For single-method classes, which are represented by newtypes the signature of ‘op’ won’t look like U(…), so the splitProdDmd_maybe will fail. That’s fine: if we are doing strictness analysis we are also doing inlining, so we’ll have inlined ‘op’ into a cast. So we can bale out in a conservative way, returning nopDmdType.

It is (just.. #8329) possible to be running strictness analysis without having inlined class ops from single-method classes. Suppose you are using ghc –make; and the first module has a local -O0 flag. So you may load a class without interface pragmas, ie (currently) without an unfolding for the class ops. Now if a subsequent module in the –make sweep has a local -O flag you might do strictness analysis, but there is no inlining for the class op. This is weird, so I’m not worried about whether this optimises brilliantly; but it should not fall over.

Note [Computing one-shot info]

[note link]

Consider a call
f (pqr. e1) (xyz. e2) e3
where f has usage signature
C1(C(C1(U))) C1(U) U
Then argsOneShots returns a [[OneShotInfo]] of
[[OneShot,NoOneShotInfo,OneShot], [OneShot]]

The occurrence analyser propagates this one-shot infor to the binders pqr and xyz; see Note [Use one-shot information] in OccurAnal.

Note [Unsaturated applications]

[note link]

If a function having bottom as its demand result is applied to a less number of arguments than its syntactic arity, we cannot say for sure that it is going to diverge.

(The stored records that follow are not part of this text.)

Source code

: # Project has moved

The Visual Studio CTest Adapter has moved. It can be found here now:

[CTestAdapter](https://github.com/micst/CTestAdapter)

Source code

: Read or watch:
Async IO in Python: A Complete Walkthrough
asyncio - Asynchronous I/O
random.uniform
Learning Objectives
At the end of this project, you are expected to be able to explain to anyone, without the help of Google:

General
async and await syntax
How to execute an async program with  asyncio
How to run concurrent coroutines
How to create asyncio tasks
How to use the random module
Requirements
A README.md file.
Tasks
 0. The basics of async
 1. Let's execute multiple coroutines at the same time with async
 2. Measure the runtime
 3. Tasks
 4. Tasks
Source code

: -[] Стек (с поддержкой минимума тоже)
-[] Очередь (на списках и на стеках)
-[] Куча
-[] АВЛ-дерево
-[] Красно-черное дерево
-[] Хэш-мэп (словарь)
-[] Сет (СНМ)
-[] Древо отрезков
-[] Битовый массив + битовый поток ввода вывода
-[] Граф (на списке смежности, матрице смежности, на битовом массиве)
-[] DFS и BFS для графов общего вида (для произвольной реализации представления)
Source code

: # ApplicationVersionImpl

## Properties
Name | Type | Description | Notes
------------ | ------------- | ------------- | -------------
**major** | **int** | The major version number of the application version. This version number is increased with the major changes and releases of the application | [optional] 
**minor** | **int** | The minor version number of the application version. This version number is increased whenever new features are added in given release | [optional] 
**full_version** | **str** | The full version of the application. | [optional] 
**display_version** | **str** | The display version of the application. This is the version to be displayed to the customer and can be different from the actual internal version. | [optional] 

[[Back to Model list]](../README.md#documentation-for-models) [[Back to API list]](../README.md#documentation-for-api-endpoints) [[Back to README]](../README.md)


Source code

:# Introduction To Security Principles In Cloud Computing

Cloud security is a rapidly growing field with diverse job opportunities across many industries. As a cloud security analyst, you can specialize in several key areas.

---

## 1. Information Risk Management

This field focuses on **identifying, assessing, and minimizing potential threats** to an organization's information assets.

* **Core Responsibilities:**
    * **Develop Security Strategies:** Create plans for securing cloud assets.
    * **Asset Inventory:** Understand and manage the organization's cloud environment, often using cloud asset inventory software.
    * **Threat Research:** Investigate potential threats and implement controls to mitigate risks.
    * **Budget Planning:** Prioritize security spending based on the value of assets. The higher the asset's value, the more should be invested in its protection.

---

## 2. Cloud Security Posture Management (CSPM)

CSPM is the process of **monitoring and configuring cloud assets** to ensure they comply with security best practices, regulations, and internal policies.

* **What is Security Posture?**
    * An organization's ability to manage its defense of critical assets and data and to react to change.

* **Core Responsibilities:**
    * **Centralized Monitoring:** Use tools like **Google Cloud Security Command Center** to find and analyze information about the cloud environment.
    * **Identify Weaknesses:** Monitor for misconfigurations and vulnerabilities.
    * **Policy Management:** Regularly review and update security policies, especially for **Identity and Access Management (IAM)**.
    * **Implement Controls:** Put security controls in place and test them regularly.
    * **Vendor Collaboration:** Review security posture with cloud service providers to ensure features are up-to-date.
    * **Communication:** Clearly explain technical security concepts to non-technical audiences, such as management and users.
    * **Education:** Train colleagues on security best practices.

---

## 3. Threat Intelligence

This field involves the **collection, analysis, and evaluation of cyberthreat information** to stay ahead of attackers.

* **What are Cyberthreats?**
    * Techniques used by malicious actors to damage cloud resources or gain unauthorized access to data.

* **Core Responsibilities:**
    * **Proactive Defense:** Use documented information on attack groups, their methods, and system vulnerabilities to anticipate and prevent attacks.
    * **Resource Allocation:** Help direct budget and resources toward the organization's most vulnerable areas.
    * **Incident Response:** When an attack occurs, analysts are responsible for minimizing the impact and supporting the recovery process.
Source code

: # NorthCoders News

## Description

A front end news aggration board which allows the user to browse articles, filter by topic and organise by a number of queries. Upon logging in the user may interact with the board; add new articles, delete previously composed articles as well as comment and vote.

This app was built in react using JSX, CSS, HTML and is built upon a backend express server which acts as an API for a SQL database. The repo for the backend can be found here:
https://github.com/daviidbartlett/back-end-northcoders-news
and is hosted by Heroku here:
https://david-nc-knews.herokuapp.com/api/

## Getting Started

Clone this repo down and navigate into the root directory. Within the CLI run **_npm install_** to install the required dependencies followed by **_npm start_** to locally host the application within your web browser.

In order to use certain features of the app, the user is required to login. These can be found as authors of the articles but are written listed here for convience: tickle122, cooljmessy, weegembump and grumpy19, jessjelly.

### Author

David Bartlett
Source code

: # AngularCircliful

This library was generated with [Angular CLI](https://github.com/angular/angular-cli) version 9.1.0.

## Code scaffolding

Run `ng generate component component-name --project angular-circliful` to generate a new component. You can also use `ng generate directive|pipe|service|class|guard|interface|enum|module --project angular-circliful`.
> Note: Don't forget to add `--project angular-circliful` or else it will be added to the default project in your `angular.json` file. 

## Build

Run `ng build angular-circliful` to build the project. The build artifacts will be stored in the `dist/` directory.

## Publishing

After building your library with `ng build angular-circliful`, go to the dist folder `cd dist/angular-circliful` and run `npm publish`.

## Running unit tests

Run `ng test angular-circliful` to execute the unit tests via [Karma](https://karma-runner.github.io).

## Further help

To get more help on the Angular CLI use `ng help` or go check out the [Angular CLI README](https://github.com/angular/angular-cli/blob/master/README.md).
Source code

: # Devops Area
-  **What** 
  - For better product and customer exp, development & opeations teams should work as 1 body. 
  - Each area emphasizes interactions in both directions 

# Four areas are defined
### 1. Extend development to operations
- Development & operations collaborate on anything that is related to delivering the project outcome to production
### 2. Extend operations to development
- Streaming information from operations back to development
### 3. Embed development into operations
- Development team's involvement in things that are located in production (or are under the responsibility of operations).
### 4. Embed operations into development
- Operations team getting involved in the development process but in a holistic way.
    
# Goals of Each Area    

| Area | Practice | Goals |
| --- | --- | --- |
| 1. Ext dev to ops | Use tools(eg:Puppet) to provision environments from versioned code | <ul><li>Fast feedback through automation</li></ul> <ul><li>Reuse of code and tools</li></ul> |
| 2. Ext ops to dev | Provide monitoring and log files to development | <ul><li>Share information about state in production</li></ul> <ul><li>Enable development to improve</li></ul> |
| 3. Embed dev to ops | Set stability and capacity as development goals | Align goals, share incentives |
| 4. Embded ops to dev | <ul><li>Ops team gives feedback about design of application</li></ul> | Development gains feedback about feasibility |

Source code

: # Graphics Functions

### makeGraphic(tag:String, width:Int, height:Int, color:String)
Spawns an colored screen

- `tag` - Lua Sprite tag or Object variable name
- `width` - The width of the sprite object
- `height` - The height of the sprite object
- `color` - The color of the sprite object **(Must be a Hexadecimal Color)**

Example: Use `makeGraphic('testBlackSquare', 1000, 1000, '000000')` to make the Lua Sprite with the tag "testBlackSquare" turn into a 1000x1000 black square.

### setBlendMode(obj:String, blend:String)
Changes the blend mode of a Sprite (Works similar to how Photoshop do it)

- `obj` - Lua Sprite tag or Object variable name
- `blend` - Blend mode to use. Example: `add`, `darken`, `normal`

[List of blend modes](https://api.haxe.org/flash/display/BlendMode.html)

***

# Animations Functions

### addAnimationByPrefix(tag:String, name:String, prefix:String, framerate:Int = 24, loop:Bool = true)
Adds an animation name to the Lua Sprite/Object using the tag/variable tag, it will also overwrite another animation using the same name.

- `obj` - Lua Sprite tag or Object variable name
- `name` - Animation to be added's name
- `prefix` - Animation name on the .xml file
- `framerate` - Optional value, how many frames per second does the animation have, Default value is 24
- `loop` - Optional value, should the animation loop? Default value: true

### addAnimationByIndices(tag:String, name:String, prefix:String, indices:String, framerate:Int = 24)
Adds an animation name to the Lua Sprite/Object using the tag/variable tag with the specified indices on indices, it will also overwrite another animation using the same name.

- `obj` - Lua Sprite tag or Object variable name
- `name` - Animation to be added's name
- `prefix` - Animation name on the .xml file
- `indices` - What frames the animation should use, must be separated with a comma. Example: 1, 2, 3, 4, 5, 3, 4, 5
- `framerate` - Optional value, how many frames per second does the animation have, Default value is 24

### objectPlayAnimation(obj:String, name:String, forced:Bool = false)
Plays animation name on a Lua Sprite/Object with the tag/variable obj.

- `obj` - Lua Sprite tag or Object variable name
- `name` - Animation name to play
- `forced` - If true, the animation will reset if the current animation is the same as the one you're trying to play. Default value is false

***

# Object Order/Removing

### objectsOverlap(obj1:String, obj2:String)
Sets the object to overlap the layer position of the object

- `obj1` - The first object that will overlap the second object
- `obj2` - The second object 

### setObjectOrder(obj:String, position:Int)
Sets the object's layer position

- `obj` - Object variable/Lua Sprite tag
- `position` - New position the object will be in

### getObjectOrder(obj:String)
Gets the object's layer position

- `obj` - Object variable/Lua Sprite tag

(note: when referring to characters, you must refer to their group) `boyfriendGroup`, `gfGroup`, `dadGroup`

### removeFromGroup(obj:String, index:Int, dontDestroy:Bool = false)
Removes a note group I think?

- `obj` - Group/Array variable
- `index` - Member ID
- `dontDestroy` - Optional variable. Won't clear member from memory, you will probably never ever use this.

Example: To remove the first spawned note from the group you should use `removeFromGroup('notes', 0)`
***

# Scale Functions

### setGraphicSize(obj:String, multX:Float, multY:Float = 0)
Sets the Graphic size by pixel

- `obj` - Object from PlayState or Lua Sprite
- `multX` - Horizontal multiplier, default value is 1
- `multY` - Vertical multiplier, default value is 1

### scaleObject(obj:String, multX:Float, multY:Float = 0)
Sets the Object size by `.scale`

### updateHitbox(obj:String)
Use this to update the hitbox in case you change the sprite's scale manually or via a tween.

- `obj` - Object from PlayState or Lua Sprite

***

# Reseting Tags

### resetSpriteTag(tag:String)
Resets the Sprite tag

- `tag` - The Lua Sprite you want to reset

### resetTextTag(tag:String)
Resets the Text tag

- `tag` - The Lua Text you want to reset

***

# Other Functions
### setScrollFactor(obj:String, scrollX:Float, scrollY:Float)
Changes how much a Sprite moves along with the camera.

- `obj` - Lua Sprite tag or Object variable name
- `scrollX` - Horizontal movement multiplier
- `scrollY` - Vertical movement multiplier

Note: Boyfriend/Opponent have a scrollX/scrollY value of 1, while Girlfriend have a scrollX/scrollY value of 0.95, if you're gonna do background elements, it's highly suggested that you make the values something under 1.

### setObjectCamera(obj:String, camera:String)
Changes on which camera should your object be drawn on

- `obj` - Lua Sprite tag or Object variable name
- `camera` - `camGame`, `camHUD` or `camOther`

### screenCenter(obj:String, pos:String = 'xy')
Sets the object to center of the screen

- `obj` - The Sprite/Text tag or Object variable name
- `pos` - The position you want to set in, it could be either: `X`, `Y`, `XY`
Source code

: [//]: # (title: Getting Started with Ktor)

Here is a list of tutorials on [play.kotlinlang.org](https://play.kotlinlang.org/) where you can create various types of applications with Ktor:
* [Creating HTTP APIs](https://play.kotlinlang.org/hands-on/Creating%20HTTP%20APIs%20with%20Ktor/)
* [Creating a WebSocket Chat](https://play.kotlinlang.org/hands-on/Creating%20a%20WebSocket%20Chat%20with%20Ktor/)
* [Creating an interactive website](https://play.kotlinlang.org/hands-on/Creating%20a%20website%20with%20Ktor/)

This is the reason why we use the function appIsBottom, which, given a strictness signature and a number of arguments, says conservatively if the function is going to diverge or not.

Zap absence or one-shot information, under control of flags

Note [Killing usage information]

[note link]

The flags -fkill-one-shot and -fkill-absence let you switch off the generation of absence or one-shot information altogether. This is only used for performance tests, to see how important they are.

Note [HyperStr and Use demands]

[note link]

The information “HyperStr” needs to be in the strictness signature, and not in the demand signature, because we still want to know about the demand on things. Consider

f (x,y) True  = error (show x)
f (x,y) False = x+1

The signature of f should be <S(SL),1*U(1*U(U),A)><S,1*U>m. If we were not distinguishing the uses on x and y in the True case, we could either not figure out how deeply we can unpack x, or that we do not have to pass y.